The Education Bureau says that of Monday, 24 of the roughly 80 such schools have informed it about their fee plans. Nine have applied to increase their fees, while 15 will leave them unchanged.
The lack of submissions from the other schools suggests they intend to maintain their fees.
They may still apply for an increase but there is no guarantee that the bureau will endorse it.
Most of the nine schools opted for a single-digit fee increase, in line with inflation, said Dr Lam Kin-wah, who heads a concern group of direct-subsidy-school managers.
A South China Morning Post survey found that some of the elite schools - including St Paul's Co-educational College, St Paul's Convent School and Diocesan Girls' School - were planning to maintain their fees.
But others have drafted increases of about 10 per cent.

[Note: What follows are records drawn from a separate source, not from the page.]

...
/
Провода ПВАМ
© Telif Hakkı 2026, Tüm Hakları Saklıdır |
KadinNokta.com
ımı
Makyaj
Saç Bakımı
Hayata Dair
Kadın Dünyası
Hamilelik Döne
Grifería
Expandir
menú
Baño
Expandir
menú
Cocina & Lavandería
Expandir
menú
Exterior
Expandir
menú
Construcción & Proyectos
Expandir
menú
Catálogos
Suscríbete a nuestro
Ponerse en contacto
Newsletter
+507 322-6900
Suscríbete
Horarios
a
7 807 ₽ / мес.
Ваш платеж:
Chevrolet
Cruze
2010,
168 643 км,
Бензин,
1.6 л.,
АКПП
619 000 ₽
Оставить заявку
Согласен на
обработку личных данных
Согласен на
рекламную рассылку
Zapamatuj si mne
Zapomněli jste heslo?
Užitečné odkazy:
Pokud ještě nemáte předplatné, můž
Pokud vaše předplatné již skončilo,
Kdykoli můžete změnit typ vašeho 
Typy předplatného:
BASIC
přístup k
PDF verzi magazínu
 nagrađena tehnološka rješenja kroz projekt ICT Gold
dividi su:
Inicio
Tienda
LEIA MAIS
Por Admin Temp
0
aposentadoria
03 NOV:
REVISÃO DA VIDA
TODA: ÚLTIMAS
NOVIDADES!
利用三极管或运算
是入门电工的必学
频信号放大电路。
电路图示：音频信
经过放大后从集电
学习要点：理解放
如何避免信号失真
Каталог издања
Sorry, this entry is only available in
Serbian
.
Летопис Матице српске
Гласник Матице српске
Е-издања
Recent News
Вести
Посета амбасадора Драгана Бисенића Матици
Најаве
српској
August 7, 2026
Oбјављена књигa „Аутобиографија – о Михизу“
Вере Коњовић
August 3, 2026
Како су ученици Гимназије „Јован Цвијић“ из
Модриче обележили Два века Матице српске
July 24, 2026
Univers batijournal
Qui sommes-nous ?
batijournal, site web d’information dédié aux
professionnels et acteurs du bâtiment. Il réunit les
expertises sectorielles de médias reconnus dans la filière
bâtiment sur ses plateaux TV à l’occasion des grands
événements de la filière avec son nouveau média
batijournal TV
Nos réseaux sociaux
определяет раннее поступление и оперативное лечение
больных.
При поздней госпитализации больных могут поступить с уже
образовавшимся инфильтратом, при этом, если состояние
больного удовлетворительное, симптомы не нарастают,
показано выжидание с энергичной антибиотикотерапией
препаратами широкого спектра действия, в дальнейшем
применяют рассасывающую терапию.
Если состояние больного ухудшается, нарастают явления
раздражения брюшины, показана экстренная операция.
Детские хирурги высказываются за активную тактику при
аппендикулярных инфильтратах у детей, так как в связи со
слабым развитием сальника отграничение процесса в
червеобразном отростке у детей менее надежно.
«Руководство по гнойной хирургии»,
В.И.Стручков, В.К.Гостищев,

For instance, YMCA of HK Christian College in Tung Chung plans to raise annual fees for Form One pupils from HK$25,500 to HK$28,000.
At Confucius Hall Secondary School, annual fees for new pupils will double from HK$1,000 to HK$2,000.
A school spokesman said that the extra funds would be used to hire native-English-speaking teachers.
An Education Bureau spokeswoman said officials would study the schools' accounts before approving their fee increases.
'To improve transparency, the bureau has asked direct subsidy scheme schools to conduct a thorough consultation with parents,' she said.
In 1988, the government established the direct subsidy scheme for schools to introduce greater flexibility to the education system.
Although they receive government funding, they enjoy greater flexibility than public schools in financial planning and curriculum design.
But many came under fire in 2010 for poor administration and for investing heavily in upscale properties and the stock market.
There have also been complaints that some schools raised fees despite having large cash reserves, prompting the authorities to tighten rules on spending.
Prices of textbooks for the upcoming academic year are also expected to rise 3 to 4 per cent due to inflation, according to a coalition of textbook publishers formed by the Hong Kong Educational Publishers Association and Anglo-Chinese Textbook Publishers Organisation.
That's despite the government's demand that publishers 'debundle' the cost of textbooks from teaching materials to shift more of the financial burden from students to schools.